Just in the first weeks worth of study and reading, my understanding of what law is has changed. No longer is it just an elephant in the room… it is now a concept that has a tangible meaning. It is no longer just a set of rules made by the ‘higher ups’ … but is actually a “system of rules made by the state, enforceable by prosecution or litigation”… which on its own sounds straightforward… until you dig down deeper into the meaning of even that definition… for instance… what is the state? What makes this set of rules different to any other?
This is where understanding what lawyers are, what solicitors and barristers do, and what the different theories behind the law are… not to mention all the different categories of law. When doing the readings on the different types of and different categories of law, it was gratifying to come across categories that I had heard of but didn’t fully understand what they meant… such as administrative law, or tort.
Now, as far as the theories behind law, and jurisprudence… for the most part that makes sense… after all, as the natural law theory posits… there are some things that we as a community had decided are just right and wrong… so the law ensures that these ‘wrong’ things don’t happen. And if they do, there are consequences. And I can also understand the legal positivism views towards law. After all, isn’t the law… the law? But this brings back memories of arguments like which is correct… religion or science… evolution vs creationism… the list goes on. And after reading the section on law and liberal values, all I can say is the positives are straight-forward… and the negatives are doing my head in! Just proves I am not a philosopher… yet!

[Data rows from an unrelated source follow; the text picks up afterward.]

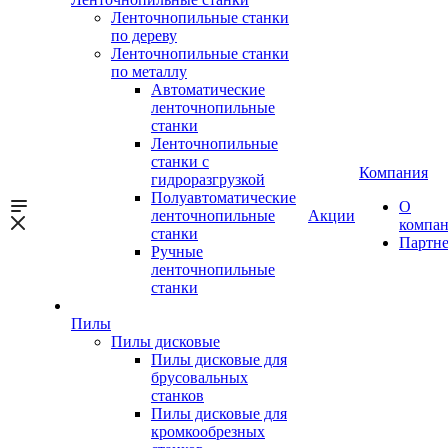
Ленточнопильные станки
по дереву
Ленточнопильные станки
по металлу
Автоматические
ленточнопильные
станки
Ленточнопильные
станки с
Компания
гидроразгрузкой
Полуавтоматические
О
ленточнопильные
Акции
компа
станки
Партн
Ручные
ленточнопильные
станки
Пилы
Пилы дисковые
Пилы дисковые для
брусовальных
станков
Пилы дисковые для
кромкообрезных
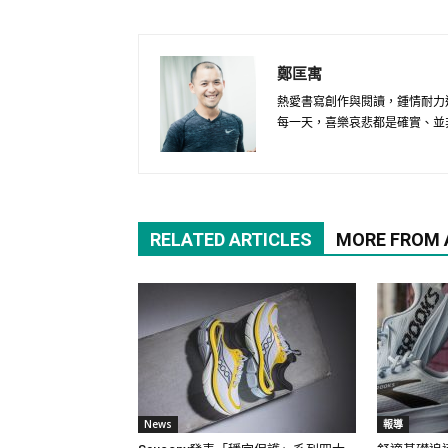
鄭匡寓
熱愛書寫創作與閱讀，鍾情耐力
每一天，喜樂哀悲都是確實、並
RELATED ARTICLES
MORE FROM
News
報導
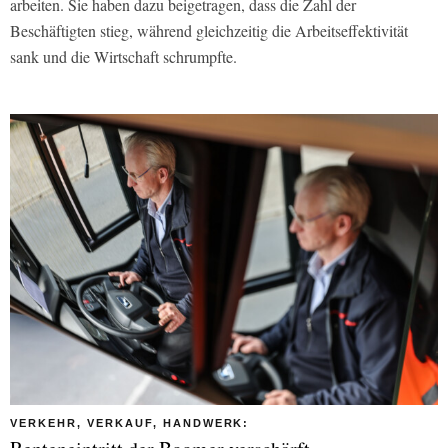
arbeiten. Sie haben dazu beigetragen, dass die Zahl der
Beschäftigten stieg, während gleichzeitig die Arbeitseffektivität
sank und die Wirtschaft schrumpfte.
VERKEHR, VERKAUF, HANDWERK:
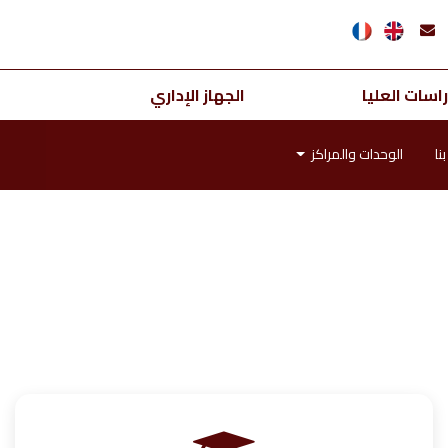
اسات العليا
الجهاز الإداري
نا
الوحدات والمراكز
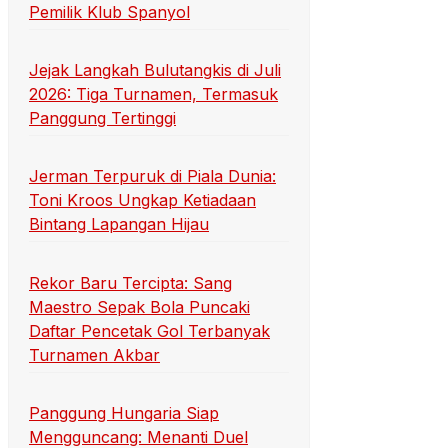
Pemilik Klub Spanyol
Jejak Langkah Bulutangkis di Juli
2026: Tiga Turnamen, Termasuk
Panggung Tertinggi
Jerman Terpuruk di Piala Dunia:
Toni Kroos Ungkap Ketiadaan
Bintang Lapangan Hijau
Rekor Baru Tercipta: Sang
Maestro Sepak Bola Puncaki
Daftar Pencetak Gol Terbanyak
Turnamen Akbar
Panggung Hungaria Siap
Mengguncang: Menanti Duel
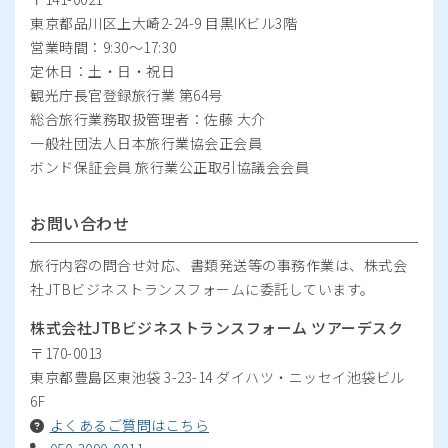
東京都品川区上大崎2-24-9 目黒IKビル3階
営業時間：9:30～17:30
定休日：土・日・祝日
観光庁長官登録旅行業 第64号
総合旅行業務取扱管理者：佐藤 大介
一般社団法人日本旅行業協会正会員
ボンド保証会員 旅行業公正取引協議会会員
お問い合わせ
旅行内容の問合せ対応、書類発送等の事務作業は、株式会
社JTBビジネストランスフォームに委託しています。
株式会社JTBビジネストランスフォーム ツアーデスク
〒170-0013
東京都豊島区東池袋 3-23-14 ダイハツ・ニッセイ池袋ビル
6F
よくあるご質問はこちら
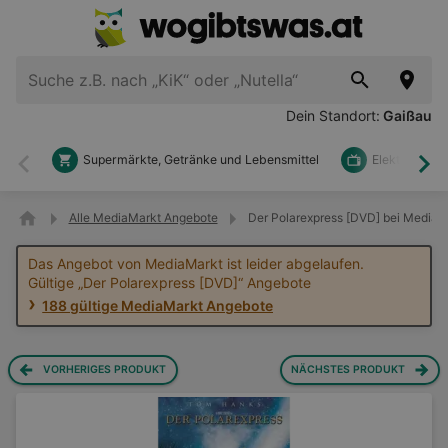
Dein Standort:
Gaißau
Supermärkte, Getränke und Lebensmittel
Elektronik u
Zurück
Wei
Alle MediaMarkt Angebote
Der Polarexpress [DVD] bei MediaM
Das Angebot von MediaMarkt ist leider abgelaufen.
Gültige „Der Polarexpress [DVD]“ Angebote
188 gültige MediaMarkt Angebote
VORHERIGES PRODUKT
NÄCHSTES PRODUKT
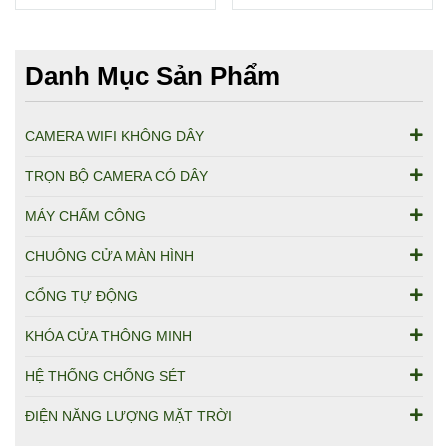
Danh Mục Sản Phẩm
CAMERA WIFI KHÔNG DÂY
TRỌN BỘ CAMERA CÓ DÂY
MÁY CHẤM CÔNG
CHUÔNG CỬA MÀN HÌNH
CỔNG TỰ ĐỘNG
KHÓA CỬA THÔNG MINH
HỆ THỐNG CHỐNG SÉT
ĐIỆN NĂNG LƯỢNG MẶT TRỜI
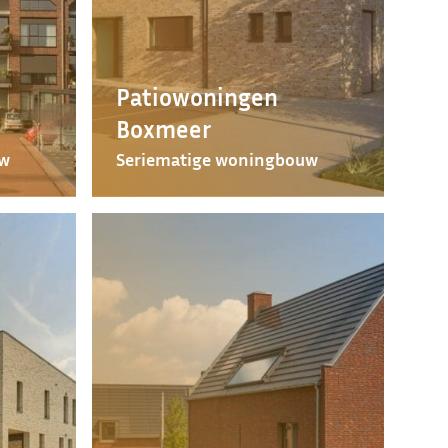
Patiowoningen
Boxmeer
uw
Seriematige woningbouw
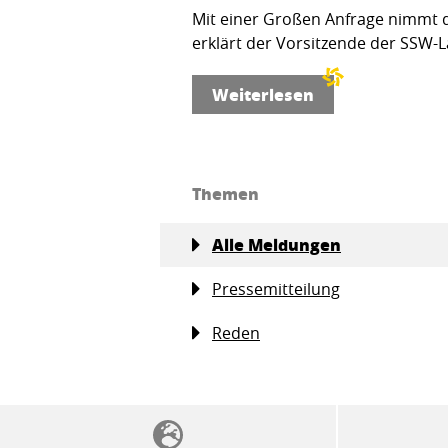
Mit einer Großen Anfrage nimmt d
erklärt der Vorsitzende der SSW-L
Weiterlesen
Themen
Alle Meldungen
Pressemitteilung
Reden
SSW-Politik von A bis Z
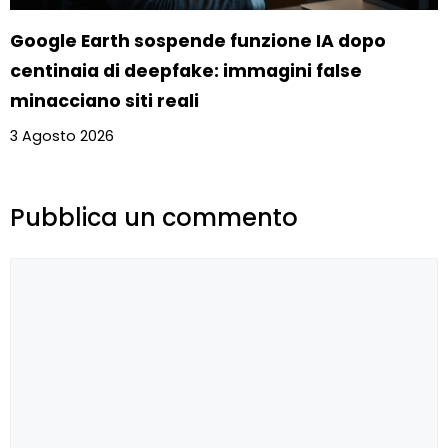
Google Earth sospende funzione IA dopo
centinaia di deepfake: immagini false
minacciano siti reali
3 Agosto 2026
Pubblica un commento
Commento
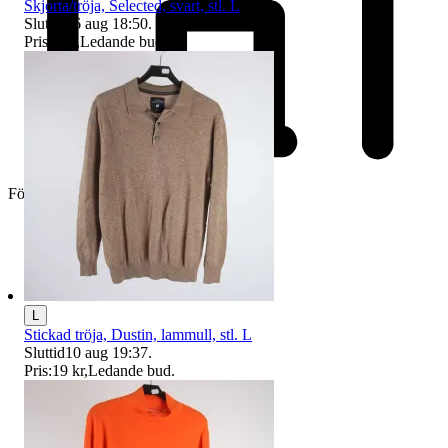
Skjorta/tröja, Selected, svart, stl. L
Sluttid
16 aug 18:50
.
Pris:
3 kr
,
Ledande bud
.
Företag
L
Stickad tröja, Dustin, lammull, stl. L
Sluttid
10 aug 19:37
.
Pris:
19 kr
,
Ledande bud
.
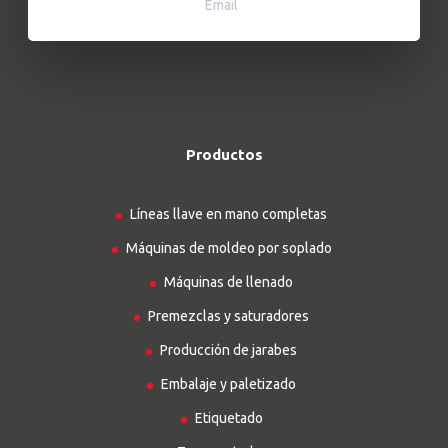
Email
Productos
Líneas llave en mano completas
Máquinas de moldeo por soplado
Máquinas de llenado
Premezclas y saturadores
Producción de jarabes
Embalaje y paletizado
Etiquetado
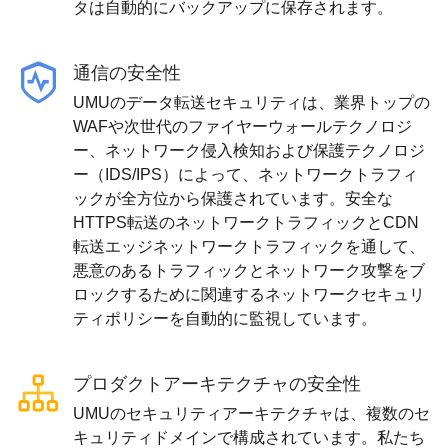
タは自動的にバックアップに保存されます。
通信の安全性
UMUのデータ転送セキュリティは、業界トップの
WAFや次世代のファイヤーウォールテクノロジ
ー、ネットワーク侵入検知および保護テクノロジ
ー（IDS/IPS）によって、ネットワークトラフィ
ックが全方位から保護されています。安全な
HTTPS転送のネットワークトラフィックとCDN
転送エッジネットワークトラフィックを通して、
悪意のあるトラフィックとネットワーク攻撃をブ
ロックするために関連するネットワークセキュリ
ティポリシーを自動的に監視しています。
プロダクトアーキテクチャの安全性
UMUのセキュリティアーキテクチャは、複数のセ
キュリティドメインで構成されています。私たち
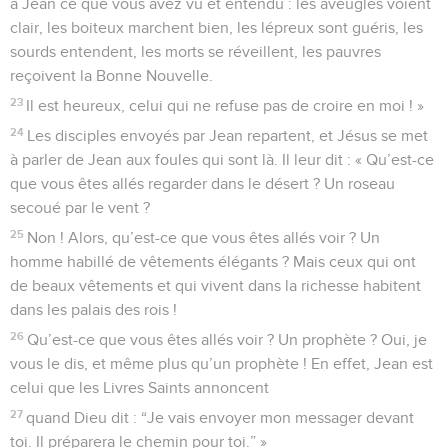
à Jean ce que vous avez vu et entendu : les aveugles voient
clair, les boiteux marchent bien, les lépreux sont guéris, les
sourds entendent, les morts se réveillent, les pauvres
reçoivent la Bonne Nouvelle.
23
Il est heureux, celui qui ne refuse pas de croire en moi ! »
24
Les disciples envoyés par Jean repartent, et Jésus se met
à parler de Jean aux foules qui sont là. Il leur dit : « Qu’est-ce
que vous êtes allés regarder dans le désert ? Un roseau
secoué par le vent ?
25
Non ! Alors, qu’est-ce que vous êtes allés voir ? Un
homme habillé de vêtements élégants ? Mais ceux qui ont
de beaux vêtements et qui vivent dans la richesse habitent
dans les palais des rois !
26
Qu’est-ce que vous êtes allés voir ? Un prophète ? Oui, je
vous le dis, et même plus qu’un prophète ! En effet, Jean est
celui que les Livres Saints annoncent
27
quand Dieu dit : “Je vais envoyer mon messager devant
toi. Il préparera le chemin pour toi.” »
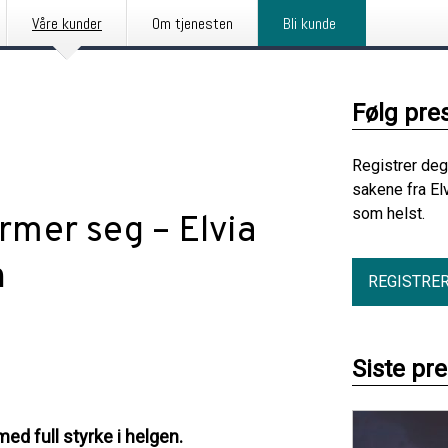
Våre kunder
Om tjenesten
Bli kunde
Følg pre
Registrer deg
sakene fra El
som helst.
mer seg – Elvia
n
REGISTRE
Siste pr
ed full styrke i helgen.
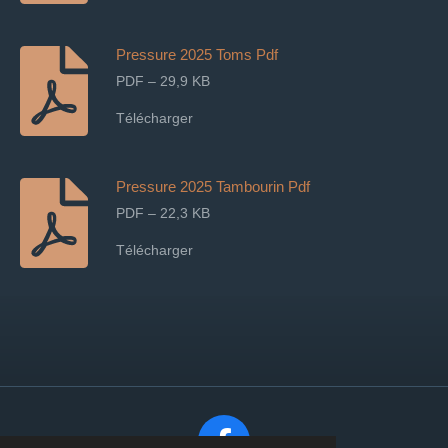
Pressure 2025 Toms Pdf
PDF – 29,9 KB
Télécharger
Pressure 2025 Tambourin Pdf
PDF – 22,3 KB
Télécharger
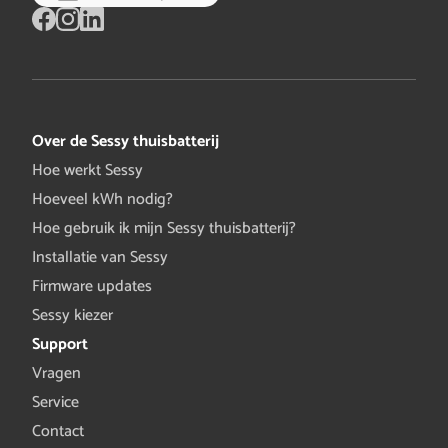
Over de Sessy thuisbatterij
Hoe werkt Sessy
Hoeveel kWh nodig?
Hoe gebruik ik mijn Sessy thuisbatterij?
Installatie van Sessy
Firmware updates
Sessy kiezer
Support
Vragen
Service
Contact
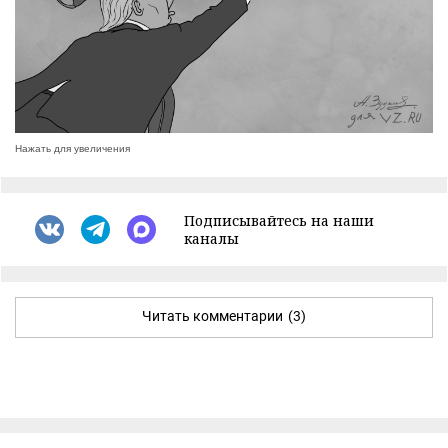
Нажать для увеличения
Подписывайтесь на наши
каналы
Читать комментарии
(3)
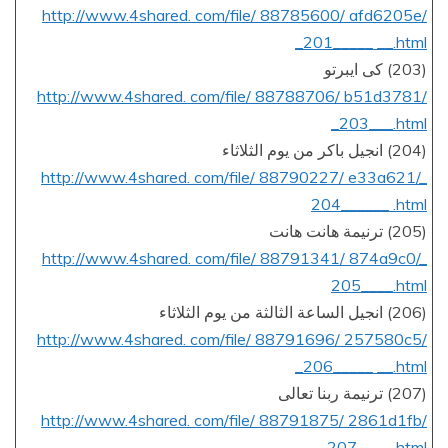
http://www.4shared. com/file/ 88785600/ afd6205e/
_201_____ __.html
(203) كى ايبرتو
http://www.4shared. com/file/ 88788706/ b51d3781/
_203___.html
(204) انجيل باكر من يوم الثلاثاء
http://www.4shared. com/file/ 88790227/ e33a621/_
204______ .html
(205) ترنيمة هانت هانت
http://www.4shared. com/file/ 88791341/ 874a9c0/_
205____.html
(206) انجيل الساعة الثالثة من يوم الثلاثاء
http://www.4shared. com/file/ 88791696/ 257580c5/
_206_____ __.html
(207) ترنيمة ربنا تعالى
http://www.4shared. com/file/ 88791875/ 2861d1fb/
_207____. html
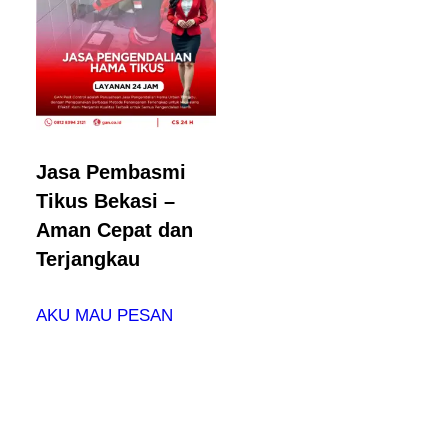
Jasa Pembasmi
Tikus Bekasi –
Aman Cepat dan
Terjangkau
AKU MAU PESAN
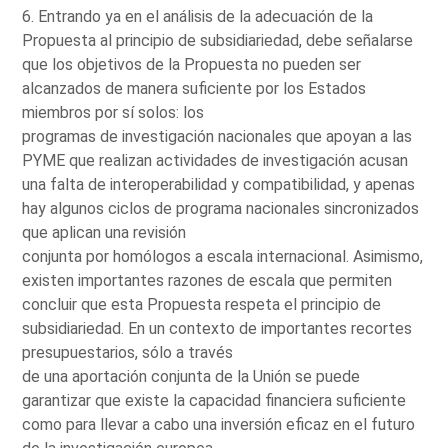
6. Entrando ya en el análisis de la adecuación de la
Propuesta al principio de subsidiariedad, debe señalarse
que los objetivos de la Propuesta no pueden ser
alcanzados de manera suficiente por los Estados
miembros por sí solos: los
programas de investigación nacionales que apoyan a las
PYME que realizan actividades de investigación acusan
una falta de interoperabilidad y compatibilidad, y apenas
hay algunos ciclos de programa nacionales sincronizados
que aplican una revisión
conjunta por homólogos a escala internacional. Asimismo,
existen importantes razones de escala que permiten
concluir que esta Propuesta respeta el principio de
subsidiariedad. En un contexto de importantes recortes
presupuestarios, sólo a través
de una aportación conjunta de la Unión se puede
garantizar que existe la capacidad financiera suficiente
como para llevar a cabo una inversión eficaz en el futuro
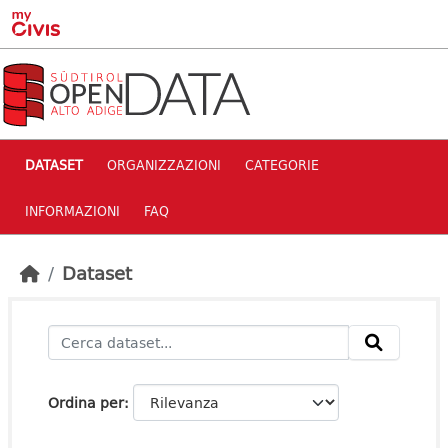
Skip to main content
DATASET
ORGANIZZAZIONI
CATEGORIE
INFORMAZIONI
FAQ
Dataset
Ordina per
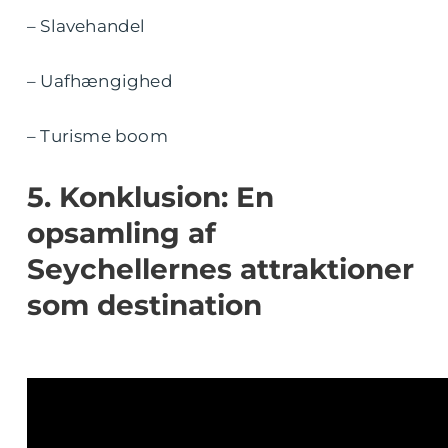
– Slavehandel
– Uafhængighed
– Turisme boom
5. Konklusion: En
opsamling af
Seychellernes attraktioner
som destination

My final thoughts on this first brief plunge in the depths of the legal system are that I didn’t realise how move variety there was, and how many options there are. I mean, there are the ‘obvious’ careers such as barrister, solicitor, legal academic (law teacher / tutor) and perhaps law librarian, but I hadn’t thought of legal consultants or paralegals (‘law clerks’). Nor had I thought of the community sector… I had really only thought of the high-priced private sector corporate lawyers, the public sector government lawyers, and a few other career areas… but, that is just the tip of the iceberg. There’s plenty more career options and paths… and now I just have to work out what one I want to pursue over the next few years!